30 Million of Bambi’s Buddies Are on the Loose in the U.s., Causing Crop Damage and Car Accidents. Markets Can Help.
IN 1900, THE last known passenger pigeon to be hunted was supposedly shot by a boy in Ohio. Seven decades later, he said he had no idea what type of bird it was at the time. The species, which once traveled in flocks so vast that they darkened the sky for hours at a time, had served as a plentiful and cheap source of protein for 19th century settlers making their way westward. While early Americans hunted the birds for food, professional hunters later massacred them for sport. All the while, the pigeon’s nesting territory and forest habitat were gradually eliminated as white men plowed their way to manifest destiny.
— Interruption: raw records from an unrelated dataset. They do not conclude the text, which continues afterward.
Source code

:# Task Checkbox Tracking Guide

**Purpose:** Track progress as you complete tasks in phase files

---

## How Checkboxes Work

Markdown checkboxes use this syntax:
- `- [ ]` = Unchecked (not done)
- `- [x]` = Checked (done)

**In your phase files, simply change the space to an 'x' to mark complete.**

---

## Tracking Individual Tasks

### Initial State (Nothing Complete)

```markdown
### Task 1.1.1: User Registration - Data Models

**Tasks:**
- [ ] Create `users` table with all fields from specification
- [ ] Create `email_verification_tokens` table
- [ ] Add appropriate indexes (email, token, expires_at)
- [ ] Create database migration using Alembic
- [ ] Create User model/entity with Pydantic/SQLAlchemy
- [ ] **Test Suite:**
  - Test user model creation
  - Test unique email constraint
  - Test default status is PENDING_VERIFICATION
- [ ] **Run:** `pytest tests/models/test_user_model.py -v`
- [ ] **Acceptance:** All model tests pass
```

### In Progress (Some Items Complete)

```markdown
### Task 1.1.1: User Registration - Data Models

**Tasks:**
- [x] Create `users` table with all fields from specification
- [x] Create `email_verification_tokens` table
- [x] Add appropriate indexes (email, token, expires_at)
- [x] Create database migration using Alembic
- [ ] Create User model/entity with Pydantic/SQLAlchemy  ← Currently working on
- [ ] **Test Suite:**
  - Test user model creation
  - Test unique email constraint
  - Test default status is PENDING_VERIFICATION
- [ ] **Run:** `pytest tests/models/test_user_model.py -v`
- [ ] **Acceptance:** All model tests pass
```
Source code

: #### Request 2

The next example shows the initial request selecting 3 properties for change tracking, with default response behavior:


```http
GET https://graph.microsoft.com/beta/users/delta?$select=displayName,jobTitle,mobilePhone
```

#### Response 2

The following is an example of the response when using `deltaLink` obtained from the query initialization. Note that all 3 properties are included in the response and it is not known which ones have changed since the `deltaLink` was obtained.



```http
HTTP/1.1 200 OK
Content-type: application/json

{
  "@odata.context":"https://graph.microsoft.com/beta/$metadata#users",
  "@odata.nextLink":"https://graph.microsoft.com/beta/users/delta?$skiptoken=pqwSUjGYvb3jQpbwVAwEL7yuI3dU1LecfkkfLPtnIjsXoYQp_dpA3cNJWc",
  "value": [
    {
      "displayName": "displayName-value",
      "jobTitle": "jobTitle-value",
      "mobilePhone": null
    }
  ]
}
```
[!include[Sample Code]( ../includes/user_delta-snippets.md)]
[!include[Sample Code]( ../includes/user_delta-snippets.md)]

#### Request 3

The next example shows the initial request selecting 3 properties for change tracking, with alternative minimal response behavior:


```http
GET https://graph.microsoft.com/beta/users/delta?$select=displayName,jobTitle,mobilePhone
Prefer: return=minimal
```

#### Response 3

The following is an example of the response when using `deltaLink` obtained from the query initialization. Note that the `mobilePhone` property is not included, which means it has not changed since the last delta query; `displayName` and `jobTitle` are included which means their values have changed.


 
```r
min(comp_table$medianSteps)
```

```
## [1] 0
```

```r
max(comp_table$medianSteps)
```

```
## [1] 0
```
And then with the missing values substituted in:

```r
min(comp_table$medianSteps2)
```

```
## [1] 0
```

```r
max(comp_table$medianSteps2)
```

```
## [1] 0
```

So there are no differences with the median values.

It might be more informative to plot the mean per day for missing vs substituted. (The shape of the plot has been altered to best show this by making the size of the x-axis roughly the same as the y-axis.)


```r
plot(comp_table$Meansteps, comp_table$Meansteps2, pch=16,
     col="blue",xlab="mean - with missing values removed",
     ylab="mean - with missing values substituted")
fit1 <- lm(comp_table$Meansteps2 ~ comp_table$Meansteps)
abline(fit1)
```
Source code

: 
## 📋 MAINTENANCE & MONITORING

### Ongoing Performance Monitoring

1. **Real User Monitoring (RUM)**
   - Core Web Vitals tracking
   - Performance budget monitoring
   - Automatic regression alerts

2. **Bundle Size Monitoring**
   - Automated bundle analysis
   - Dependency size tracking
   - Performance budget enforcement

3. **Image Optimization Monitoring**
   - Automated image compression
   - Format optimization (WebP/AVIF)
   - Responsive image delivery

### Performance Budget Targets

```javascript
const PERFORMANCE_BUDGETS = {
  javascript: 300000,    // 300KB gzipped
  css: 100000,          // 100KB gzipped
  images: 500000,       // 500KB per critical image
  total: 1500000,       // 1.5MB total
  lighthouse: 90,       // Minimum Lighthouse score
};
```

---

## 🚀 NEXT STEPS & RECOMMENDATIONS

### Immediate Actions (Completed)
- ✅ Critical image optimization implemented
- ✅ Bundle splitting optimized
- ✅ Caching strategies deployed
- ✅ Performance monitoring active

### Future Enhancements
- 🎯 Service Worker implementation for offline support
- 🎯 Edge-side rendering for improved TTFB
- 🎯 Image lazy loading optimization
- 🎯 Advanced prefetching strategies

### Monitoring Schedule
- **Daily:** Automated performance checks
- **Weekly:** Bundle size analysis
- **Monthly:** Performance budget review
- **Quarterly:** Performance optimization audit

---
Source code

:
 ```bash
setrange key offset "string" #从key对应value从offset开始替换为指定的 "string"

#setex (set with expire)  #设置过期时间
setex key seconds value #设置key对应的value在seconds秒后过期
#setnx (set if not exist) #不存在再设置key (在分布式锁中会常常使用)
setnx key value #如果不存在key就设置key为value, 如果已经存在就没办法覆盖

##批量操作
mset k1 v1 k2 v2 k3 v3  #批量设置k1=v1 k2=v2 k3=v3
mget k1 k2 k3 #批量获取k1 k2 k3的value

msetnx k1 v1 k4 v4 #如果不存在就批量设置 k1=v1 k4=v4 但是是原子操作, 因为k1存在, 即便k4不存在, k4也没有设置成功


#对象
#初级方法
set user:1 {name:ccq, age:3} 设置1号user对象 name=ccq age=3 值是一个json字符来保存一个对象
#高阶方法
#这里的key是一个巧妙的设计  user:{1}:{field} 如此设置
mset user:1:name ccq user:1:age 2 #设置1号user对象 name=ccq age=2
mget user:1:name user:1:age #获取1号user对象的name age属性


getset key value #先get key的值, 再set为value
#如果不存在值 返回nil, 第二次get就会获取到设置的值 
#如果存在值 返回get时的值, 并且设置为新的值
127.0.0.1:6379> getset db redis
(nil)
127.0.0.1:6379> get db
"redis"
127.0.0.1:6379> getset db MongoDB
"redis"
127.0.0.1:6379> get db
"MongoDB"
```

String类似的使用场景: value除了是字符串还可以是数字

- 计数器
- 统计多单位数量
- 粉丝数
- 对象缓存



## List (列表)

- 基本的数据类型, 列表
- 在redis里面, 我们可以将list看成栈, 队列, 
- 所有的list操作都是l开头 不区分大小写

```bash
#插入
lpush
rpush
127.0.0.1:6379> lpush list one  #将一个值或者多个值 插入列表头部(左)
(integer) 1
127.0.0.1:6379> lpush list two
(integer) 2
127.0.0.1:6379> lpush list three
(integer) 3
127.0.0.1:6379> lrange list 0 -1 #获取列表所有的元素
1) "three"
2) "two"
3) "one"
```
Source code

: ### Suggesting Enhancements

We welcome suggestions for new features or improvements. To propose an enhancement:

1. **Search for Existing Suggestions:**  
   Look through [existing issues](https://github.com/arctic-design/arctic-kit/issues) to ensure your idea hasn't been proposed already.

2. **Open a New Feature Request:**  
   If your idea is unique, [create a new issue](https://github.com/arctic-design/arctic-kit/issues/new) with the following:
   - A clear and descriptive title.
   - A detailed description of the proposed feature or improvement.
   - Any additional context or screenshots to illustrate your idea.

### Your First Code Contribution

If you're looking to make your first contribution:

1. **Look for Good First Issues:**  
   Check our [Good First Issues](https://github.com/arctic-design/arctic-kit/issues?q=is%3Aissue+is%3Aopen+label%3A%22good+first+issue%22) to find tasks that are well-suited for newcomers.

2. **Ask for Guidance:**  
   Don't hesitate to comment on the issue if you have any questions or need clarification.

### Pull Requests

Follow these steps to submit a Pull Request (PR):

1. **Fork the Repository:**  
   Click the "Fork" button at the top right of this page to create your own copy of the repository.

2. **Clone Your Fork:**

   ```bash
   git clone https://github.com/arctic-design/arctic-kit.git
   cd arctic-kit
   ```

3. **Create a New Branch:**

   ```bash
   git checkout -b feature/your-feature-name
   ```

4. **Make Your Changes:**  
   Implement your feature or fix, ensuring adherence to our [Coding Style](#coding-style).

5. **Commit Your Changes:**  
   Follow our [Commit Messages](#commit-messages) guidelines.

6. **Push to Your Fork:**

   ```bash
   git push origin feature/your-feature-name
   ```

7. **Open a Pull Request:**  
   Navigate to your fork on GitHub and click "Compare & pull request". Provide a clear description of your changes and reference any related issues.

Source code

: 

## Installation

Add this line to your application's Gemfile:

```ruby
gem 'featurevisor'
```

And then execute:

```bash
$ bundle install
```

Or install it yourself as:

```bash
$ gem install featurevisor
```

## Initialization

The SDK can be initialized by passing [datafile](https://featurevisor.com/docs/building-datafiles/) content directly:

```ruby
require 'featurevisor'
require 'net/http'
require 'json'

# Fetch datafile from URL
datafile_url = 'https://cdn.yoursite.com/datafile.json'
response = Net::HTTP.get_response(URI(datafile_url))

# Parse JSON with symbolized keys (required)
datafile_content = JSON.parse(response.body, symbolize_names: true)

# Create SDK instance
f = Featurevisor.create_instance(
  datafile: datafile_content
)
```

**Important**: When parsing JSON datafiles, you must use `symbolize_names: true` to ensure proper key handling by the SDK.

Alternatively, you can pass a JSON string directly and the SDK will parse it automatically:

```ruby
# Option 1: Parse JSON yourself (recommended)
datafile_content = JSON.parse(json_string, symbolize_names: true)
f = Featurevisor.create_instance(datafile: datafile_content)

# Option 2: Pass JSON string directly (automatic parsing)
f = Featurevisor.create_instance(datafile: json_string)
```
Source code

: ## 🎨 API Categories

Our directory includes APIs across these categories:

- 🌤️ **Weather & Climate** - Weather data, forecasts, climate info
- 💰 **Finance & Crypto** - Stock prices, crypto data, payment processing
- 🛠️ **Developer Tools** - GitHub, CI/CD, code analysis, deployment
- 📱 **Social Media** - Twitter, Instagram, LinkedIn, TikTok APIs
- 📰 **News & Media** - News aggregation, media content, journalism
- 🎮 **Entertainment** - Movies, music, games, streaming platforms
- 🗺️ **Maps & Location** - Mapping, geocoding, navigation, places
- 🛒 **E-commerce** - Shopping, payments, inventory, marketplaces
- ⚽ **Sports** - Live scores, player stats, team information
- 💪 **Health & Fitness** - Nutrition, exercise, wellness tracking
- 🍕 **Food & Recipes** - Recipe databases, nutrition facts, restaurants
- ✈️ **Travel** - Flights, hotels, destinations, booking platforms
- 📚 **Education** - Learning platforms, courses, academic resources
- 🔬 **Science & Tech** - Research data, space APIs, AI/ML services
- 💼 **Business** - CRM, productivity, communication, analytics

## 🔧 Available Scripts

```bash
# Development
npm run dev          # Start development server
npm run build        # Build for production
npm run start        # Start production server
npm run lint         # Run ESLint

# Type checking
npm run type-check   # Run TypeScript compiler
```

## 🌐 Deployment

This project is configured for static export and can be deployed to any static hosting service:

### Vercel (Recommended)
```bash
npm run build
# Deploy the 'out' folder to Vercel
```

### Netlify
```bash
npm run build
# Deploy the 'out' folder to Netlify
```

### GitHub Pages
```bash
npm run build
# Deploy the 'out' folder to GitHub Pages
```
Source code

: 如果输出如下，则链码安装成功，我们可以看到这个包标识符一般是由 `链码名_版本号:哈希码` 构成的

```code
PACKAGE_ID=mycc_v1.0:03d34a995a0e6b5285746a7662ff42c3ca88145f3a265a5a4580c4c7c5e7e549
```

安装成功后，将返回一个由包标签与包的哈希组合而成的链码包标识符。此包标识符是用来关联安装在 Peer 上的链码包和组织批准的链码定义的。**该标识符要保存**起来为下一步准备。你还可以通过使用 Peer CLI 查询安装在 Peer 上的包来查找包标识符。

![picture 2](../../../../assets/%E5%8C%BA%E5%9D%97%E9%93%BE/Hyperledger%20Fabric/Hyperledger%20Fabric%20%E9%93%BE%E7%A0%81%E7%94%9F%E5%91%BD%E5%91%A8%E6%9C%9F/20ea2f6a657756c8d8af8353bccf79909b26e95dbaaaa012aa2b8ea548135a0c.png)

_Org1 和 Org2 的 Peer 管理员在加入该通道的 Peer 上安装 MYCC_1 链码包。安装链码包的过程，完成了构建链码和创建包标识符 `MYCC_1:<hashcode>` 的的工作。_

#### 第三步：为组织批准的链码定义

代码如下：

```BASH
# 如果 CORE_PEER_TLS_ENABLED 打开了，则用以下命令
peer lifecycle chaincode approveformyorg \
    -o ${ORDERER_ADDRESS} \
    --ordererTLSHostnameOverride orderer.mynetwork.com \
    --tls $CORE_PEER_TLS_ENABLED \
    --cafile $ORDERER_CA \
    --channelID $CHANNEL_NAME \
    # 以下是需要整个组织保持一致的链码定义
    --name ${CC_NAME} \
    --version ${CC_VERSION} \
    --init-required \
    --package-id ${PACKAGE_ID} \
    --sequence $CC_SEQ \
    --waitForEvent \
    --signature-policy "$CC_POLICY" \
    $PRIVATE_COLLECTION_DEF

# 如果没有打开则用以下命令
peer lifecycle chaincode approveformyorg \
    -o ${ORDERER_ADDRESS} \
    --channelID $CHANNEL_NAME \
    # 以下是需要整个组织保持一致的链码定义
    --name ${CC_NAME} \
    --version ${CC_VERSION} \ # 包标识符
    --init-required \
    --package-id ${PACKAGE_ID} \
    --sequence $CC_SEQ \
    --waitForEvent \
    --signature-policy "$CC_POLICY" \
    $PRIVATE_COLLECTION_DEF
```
In 1914, when the last captive pigeon died in the Cincinnati Zoo, a species that had once numbered in the billions was extinct.
Out of this era came a new approach to managing wildlife—or rather, the first attempts to bother with a concerted approach to managing wildlife at all. European settlers who had discovered a continent teeming with game saw little need to regulate who could take how much and from where. Wildlife was an open-access resource, a “commons” to be exploited with no regard to notions of scarcity. But zero limits on hunting, combined with widespread habitat loss from clearing lands for agriculture and other uses, took their toll. We sent the passenger pigeon to extinction; slaughtered American bison indiscriminately on the plains; extirpated white-tailed deer from many eastern areas; and decimated populations of beavers, minks, and other valuable and trappable furbearers.